Both units will be 20A per channel and double blades. We also have to add 2 10 button smart links to the new one. No cooling for the unit the a cooling fan on the rack. The room is has it's own cooling system. The 48 unit one will be 
84" tall.


----------



## JohnJ0906 (Jan 22, 2007)

MDShunk said:


> Nice job. It's nice to see the labels on there next to the breakers, rather than Sharpie scribbles.


I think a label maker is a great investment. Not real expensive, I think mine was $50 or so, but makes things look much more professional.

K&R, nice looking work!:thumbsup:


----------



## ailat (May 24, 2007)

Excuse my ignorance but im from Australia. Was the second pic of that huge cabinet a dimmer unit? How long ago was it?
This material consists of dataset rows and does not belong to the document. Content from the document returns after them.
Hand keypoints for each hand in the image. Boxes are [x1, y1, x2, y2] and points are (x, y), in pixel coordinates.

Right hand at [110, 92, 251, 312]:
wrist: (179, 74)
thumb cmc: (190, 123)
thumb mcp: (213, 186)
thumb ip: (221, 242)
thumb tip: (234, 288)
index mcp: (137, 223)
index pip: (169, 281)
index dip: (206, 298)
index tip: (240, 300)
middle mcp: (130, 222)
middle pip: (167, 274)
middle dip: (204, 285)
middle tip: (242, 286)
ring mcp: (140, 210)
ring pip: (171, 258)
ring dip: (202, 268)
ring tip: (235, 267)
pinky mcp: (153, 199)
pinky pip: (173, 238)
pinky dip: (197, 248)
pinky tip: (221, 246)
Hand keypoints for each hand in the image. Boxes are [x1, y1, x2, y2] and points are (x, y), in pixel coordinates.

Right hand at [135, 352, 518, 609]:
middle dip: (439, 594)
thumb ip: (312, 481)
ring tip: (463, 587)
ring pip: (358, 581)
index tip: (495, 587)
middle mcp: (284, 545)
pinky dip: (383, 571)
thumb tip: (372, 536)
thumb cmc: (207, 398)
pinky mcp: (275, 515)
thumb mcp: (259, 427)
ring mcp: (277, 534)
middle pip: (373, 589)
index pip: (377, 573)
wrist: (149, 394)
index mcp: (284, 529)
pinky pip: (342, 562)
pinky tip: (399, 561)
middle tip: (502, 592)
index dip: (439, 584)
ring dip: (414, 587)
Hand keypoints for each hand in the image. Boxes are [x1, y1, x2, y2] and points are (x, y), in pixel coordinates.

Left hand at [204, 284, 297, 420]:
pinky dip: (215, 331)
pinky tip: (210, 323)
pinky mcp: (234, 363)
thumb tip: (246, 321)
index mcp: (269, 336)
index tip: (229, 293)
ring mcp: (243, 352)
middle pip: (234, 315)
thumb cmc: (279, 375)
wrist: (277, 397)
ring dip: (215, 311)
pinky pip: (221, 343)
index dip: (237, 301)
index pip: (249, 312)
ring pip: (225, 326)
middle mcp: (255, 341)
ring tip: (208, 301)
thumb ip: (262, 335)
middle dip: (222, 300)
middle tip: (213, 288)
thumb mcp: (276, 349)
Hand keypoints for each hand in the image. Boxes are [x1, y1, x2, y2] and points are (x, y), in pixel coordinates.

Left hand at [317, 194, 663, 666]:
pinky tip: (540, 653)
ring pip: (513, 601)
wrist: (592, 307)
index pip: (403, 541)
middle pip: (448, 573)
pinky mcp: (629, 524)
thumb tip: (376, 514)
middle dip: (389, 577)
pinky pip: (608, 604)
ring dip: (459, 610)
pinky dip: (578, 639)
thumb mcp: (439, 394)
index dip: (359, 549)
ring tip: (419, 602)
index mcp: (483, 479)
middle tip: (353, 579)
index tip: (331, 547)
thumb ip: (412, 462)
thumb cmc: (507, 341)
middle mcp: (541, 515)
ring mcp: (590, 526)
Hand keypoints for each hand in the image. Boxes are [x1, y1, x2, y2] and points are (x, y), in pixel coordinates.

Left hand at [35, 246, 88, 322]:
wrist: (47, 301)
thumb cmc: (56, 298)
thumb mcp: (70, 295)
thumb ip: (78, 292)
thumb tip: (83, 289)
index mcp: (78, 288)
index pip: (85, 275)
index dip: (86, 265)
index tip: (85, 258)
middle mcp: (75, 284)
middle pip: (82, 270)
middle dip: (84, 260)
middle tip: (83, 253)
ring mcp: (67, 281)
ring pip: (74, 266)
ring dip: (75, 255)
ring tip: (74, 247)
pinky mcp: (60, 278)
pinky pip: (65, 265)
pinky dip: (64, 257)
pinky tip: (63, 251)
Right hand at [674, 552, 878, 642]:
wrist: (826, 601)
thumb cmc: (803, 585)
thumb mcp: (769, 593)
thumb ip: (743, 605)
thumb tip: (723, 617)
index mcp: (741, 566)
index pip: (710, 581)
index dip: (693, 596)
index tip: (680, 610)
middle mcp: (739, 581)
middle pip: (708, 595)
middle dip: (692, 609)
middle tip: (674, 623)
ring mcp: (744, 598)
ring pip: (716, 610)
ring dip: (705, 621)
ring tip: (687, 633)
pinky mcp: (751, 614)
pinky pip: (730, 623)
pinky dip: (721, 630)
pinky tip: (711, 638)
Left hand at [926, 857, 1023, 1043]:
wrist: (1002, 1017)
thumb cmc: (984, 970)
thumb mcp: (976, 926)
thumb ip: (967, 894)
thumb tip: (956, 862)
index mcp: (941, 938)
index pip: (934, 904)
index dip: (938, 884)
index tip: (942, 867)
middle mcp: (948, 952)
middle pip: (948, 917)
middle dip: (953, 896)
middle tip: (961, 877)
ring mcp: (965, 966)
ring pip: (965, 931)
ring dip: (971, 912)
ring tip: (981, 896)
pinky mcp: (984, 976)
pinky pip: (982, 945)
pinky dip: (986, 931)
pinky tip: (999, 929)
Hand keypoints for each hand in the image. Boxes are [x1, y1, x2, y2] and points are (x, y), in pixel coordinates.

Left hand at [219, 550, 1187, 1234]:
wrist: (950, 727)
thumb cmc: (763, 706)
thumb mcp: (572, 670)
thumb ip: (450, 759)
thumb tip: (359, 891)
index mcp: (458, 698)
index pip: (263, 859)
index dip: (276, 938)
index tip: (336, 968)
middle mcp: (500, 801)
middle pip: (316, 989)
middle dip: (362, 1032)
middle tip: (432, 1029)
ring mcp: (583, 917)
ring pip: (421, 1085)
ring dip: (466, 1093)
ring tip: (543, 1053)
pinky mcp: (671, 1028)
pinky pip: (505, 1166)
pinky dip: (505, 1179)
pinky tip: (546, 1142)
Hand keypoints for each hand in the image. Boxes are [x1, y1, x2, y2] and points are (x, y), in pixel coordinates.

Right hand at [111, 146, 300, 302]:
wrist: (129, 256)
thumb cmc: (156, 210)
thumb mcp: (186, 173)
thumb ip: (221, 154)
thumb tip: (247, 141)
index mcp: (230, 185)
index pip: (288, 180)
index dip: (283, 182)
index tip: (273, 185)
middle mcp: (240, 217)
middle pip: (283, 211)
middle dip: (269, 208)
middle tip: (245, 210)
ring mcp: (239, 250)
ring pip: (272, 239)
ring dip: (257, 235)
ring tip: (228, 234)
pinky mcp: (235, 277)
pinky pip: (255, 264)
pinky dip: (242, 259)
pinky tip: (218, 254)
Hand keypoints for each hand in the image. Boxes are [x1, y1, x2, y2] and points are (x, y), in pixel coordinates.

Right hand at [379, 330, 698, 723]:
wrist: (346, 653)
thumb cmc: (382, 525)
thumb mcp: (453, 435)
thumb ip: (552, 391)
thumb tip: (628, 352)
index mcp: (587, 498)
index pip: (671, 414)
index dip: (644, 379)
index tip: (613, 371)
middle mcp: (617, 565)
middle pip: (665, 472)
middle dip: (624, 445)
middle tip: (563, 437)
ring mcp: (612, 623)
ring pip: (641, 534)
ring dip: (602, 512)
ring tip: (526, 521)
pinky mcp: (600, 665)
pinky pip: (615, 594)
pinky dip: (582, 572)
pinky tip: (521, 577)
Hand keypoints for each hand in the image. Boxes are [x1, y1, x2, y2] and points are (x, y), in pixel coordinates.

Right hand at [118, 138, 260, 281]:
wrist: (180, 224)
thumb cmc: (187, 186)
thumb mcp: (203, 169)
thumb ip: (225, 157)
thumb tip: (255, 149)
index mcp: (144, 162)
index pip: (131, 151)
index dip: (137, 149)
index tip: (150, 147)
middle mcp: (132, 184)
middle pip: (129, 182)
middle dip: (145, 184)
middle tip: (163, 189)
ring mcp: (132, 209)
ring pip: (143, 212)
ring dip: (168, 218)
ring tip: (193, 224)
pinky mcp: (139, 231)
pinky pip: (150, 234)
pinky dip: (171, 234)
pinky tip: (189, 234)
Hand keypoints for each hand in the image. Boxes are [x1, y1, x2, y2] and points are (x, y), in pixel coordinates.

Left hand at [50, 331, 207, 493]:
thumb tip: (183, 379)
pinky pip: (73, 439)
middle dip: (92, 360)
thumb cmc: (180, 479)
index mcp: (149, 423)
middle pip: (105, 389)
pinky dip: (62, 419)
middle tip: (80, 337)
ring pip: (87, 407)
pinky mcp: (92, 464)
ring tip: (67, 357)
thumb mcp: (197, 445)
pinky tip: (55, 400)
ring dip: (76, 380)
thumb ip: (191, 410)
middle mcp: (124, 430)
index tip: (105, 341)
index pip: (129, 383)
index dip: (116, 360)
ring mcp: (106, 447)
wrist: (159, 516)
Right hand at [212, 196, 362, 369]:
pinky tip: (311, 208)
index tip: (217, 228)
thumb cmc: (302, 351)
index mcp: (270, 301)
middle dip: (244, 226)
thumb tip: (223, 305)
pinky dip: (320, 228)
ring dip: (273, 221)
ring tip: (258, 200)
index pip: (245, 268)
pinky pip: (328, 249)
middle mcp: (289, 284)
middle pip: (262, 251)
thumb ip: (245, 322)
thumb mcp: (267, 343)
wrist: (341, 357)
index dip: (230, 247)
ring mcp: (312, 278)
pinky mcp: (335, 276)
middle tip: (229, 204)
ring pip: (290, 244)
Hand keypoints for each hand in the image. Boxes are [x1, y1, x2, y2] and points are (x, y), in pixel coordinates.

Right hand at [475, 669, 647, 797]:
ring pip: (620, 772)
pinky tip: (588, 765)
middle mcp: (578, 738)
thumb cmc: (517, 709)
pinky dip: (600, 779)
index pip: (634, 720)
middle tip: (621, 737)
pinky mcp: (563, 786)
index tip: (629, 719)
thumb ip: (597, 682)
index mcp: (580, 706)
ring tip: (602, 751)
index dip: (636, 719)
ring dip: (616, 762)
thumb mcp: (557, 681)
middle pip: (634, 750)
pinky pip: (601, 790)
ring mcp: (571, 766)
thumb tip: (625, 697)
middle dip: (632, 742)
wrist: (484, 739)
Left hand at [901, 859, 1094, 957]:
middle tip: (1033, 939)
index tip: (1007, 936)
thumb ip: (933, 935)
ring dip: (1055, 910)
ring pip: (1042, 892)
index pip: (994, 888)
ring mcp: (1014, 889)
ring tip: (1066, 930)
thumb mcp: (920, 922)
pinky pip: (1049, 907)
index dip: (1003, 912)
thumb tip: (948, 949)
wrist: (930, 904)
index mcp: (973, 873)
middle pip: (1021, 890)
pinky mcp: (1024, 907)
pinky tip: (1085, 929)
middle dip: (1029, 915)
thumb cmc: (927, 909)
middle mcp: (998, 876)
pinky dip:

Man if it is and its recent you guys in the USA are so far behind our technology & standards! The first pic of that switchboard looks like something from the 70's. Im not trying to upset anyone here but if you are interested I can show you some pics of the type of stuff we use, especially our dimmers. Looks like we are about 20 years in front over here!


----------



## K&R (Jan 22, 2007)

ailat said:


> Excuse my ignorance but im from Australia. Was the second pic of that huge cabinet a dimmer unit? How long ago was it? Man if it is and its recent you guys in the USA are so far behind our technology & standards! The first pic of that switchboard looks like something from the 70's. Im not trying to upset anyone here but if you are interested I can show you some pics of the type of stuff we use, especially our dimmers. Looks like we are about 20 years in front over here!


I for one would love to see some of your pics. That is a dimmer unit that is still available. Not very old either. The new one will look the same. It is controlling a small dinner theater lighting system.


----------



## australia electrical (May 29, 2007)

This is a pic of 12 channel dimmer which is about 200mm wide by 100mm high and programmed via laptop and some of our touch screens. It can be controlled via switch, PIR detector, light level sensor, temperature sensor, time switch, color touch screen, or programmed to turn on/off, ramp up/down on turn off/on, delay on/off on turn on/off. All input units are wired in a Category 5 cable which is a 4 core computer cable. This system is so flexible there is absolutely nothing it cant do! The only limit the system has is the installers experience in programming. Programming starts at $ 120 per hour over here and there is so much work for it.


----------



## JohnJ0906 (Jan 22, 2007)

Whats the rating on those?
For that matter, what system voltages do you have?


----------



## MDShunk (Jan 7, 2007)

JohnJ0906 said:


> Whats the rating on those?
> For that matter, what system voltages do you have?


Yeah, what is the rating on those? The one in Ken's pic does 20 amps per channel, and each card does 2 channels, as I recall. You can get hundreds of amps of dimmable lighting in one of those racks. The actual operator interface touchscreens are pretty fancy, however, appearing much like the Aussie's pictures.


----------



## frenchelectrican (Mar 15, 2007)

As i am speaking about the Austraila's electrical system 

this system is typically 240 line to netural single phase at 50 HZ
but line to line i think it is 415 volts line to line on 3 phase system.

This is pretty common voltage in European area as well 

the dimmer rack i am not sure if my memory serve me right maybe i am wrong on this each rack can hold 16 amp per circuit but that dimmer module that one i am not too famuiar so i will let that person explain more clearer on this matter 

Merci , Marc


----------



## australia electrical (May 29, 2007)

Hi. It is 16amp per channel. We have 240V & 415V 50Hz system.


----------